Novel Corona Virus Progression, Some Observations
We started to track the Novel Corona Virus (nCOV2019) back in mid-January and based on the reported statistics developed a model for disease transmission and mortality. The training period for the model is shown in blue below and the underlying parameters have not been changed. Assumptions included a reduction in transmission rates as a consequence of public health measures in the near term plus a reduction in mortality rates as treatment methodologies improved and ultimately the recognition that some of the more exotic anti-virals had some impact. At the time we considered the model to be optimistic.
The disease progression for the reported data for all the Chinese provinces is shown in the graphic above. What is obvious is the similar slope to all the case trends (at the same axis scale, Hubei has the same slope as other province). The straight line trends on the log scale simply reflects the logarithmic nature of disease progression for a disease with Ro>1. The chaotic trends at the beginning of the record likely reflects delayed reporting. While there has been some comment that epidemiological models predict, based on an Ro of 2.2, 10 times the number of cases, the Chinese reported data would appear to be internally consistent and we are inclined to believe the data, until proven otherwise.
Comparison of the reported cases and deaths to the model is revealing. While the mortality rate shows very modest decline the rate of transmission appears to be declining significantly likely in response to the remarkable Chinese public health measures. Progression of the disease in countries outside of China is as would be anticipated. It is surprising that there are no reported cases in Africa. Considering the state of African medical services if nCOV2019 were to become established, the impacts on the continent could be more significant than in China and elsewhere in terms of totals cases and mortality.

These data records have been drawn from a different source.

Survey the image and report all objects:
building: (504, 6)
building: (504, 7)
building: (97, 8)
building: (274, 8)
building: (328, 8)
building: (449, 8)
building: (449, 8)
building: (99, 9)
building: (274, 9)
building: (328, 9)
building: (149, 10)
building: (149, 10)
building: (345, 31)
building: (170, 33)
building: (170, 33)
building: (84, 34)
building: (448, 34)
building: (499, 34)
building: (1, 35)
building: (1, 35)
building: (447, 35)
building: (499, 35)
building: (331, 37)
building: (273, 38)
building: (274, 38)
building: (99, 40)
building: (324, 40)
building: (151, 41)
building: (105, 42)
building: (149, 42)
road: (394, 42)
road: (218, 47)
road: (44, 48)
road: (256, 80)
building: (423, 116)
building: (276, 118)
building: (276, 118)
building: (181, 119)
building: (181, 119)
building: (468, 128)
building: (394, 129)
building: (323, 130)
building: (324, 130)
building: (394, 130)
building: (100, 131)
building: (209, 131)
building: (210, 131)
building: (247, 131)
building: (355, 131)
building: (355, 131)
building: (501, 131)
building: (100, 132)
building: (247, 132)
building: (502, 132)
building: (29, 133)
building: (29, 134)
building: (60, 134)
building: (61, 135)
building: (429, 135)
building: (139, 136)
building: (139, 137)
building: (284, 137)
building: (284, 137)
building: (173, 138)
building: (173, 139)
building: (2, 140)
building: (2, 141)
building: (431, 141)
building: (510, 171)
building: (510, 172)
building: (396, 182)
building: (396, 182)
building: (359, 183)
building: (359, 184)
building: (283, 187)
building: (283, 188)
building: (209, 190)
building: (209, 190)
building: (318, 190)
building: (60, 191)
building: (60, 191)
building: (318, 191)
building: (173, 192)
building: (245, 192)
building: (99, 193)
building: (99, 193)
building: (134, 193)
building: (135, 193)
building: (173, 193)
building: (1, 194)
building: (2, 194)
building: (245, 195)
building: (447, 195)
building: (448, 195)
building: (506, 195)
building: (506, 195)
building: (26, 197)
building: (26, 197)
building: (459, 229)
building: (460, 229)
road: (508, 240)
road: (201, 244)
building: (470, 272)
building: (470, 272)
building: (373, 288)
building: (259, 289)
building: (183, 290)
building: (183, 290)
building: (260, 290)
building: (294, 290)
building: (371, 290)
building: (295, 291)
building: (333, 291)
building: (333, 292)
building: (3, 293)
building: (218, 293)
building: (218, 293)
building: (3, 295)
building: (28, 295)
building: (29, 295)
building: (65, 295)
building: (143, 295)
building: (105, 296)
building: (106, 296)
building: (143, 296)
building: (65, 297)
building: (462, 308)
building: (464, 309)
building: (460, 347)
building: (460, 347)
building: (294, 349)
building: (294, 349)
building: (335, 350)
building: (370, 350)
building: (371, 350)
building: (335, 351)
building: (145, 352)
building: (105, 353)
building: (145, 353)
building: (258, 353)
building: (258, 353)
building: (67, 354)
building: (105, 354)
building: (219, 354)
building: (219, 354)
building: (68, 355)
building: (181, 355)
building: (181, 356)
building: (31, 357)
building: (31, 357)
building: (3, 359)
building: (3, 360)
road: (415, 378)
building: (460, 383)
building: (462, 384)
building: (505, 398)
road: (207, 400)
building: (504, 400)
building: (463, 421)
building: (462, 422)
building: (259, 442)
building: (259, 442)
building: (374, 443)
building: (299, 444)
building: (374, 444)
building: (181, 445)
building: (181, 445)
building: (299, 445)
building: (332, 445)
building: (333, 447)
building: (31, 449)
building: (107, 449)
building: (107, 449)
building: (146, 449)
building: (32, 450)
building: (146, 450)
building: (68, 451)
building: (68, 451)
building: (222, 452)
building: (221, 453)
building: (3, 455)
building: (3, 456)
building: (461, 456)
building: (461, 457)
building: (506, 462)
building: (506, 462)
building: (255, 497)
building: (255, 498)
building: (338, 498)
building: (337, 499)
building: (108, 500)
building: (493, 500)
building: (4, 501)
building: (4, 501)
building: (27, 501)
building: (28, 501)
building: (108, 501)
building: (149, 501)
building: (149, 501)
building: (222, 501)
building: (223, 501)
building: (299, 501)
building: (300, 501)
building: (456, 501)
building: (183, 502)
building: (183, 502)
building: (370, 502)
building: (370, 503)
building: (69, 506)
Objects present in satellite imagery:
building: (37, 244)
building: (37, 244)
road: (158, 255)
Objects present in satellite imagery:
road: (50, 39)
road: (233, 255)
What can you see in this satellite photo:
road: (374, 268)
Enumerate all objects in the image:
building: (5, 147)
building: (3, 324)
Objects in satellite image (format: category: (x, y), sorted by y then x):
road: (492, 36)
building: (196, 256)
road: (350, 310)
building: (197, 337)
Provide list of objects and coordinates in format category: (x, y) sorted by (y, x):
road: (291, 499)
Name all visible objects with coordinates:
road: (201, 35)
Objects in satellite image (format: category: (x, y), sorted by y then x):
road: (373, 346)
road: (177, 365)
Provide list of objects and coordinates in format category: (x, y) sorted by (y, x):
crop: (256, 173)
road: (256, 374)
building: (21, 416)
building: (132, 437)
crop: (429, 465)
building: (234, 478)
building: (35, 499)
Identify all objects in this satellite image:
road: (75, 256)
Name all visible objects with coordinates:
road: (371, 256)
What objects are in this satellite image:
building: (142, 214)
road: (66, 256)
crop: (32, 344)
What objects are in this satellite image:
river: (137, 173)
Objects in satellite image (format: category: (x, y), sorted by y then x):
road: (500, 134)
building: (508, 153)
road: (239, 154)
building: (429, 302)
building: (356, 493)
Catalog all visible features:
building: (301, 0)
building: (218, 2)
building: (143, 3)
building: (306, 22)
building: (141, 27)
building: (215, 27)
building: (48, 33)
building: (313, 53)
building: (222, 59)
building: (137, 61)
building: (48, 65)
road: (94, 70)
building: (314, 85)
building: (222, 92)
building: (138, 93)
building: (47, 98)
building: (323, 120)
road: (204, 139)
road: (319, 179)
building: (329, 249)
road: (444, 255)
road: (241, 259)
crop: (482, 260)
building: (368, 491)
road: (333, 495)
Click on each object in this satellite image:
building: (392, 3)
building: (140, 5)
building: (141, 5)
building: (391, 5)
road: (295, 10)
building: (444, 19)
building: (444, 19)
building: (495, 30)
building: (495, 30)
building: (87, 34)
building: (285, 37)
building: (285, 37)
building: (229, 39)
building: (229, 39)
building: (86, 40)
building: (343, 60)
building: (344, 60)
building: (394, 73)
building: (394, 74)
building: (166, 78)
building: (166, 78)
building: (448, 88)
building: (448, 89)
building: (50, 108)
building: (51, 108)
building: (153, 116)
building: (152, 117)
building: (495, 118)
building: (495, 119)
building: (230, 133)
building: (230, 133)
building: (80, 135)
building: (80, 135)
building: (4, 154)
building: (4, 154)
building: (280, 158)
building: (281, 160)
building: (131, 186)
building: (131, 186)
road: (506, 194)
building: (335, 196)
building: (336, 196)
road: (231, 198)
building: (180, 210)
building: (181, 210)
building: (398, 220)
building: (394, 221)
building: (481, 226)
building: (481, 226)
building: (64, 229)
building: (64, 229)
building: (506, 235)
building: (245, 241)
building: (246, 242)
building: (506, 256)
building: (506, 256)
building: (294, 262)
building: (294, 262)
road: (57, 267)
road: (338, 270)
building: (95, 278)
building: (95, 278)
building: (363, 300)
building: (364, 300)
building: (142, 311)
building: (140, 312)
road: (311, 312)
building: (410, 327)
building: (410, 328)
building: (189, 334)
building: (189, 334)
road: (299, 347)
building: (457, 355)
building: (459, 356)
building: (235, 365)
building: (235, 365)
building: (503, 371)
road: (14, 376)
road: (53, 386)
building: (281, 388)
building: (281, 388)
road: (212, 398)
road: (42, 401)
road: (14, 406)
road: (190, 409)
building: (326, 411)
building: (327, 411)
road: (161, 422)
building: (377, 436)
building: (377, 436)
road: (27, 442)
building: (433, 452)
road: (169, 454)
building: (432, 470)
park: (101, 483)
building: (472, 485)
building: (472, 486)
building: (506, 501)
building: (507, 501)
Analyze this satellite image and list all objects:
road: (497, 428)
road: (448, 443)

The nCOV2019 outbreak is far from over but there are some positive developments in China as is evident in the data. We should not underestimate, that while the disease likely originated from the consumption of bats, the Chinese public and medical profession have behaved heroically.
China will now likely reflect on its public health investment and importantly on the interaction between the public and wild animals. The risk of new novel viruses will not be reduced until the consumption of exotic animals, particulalry wild mammals, is better controlled.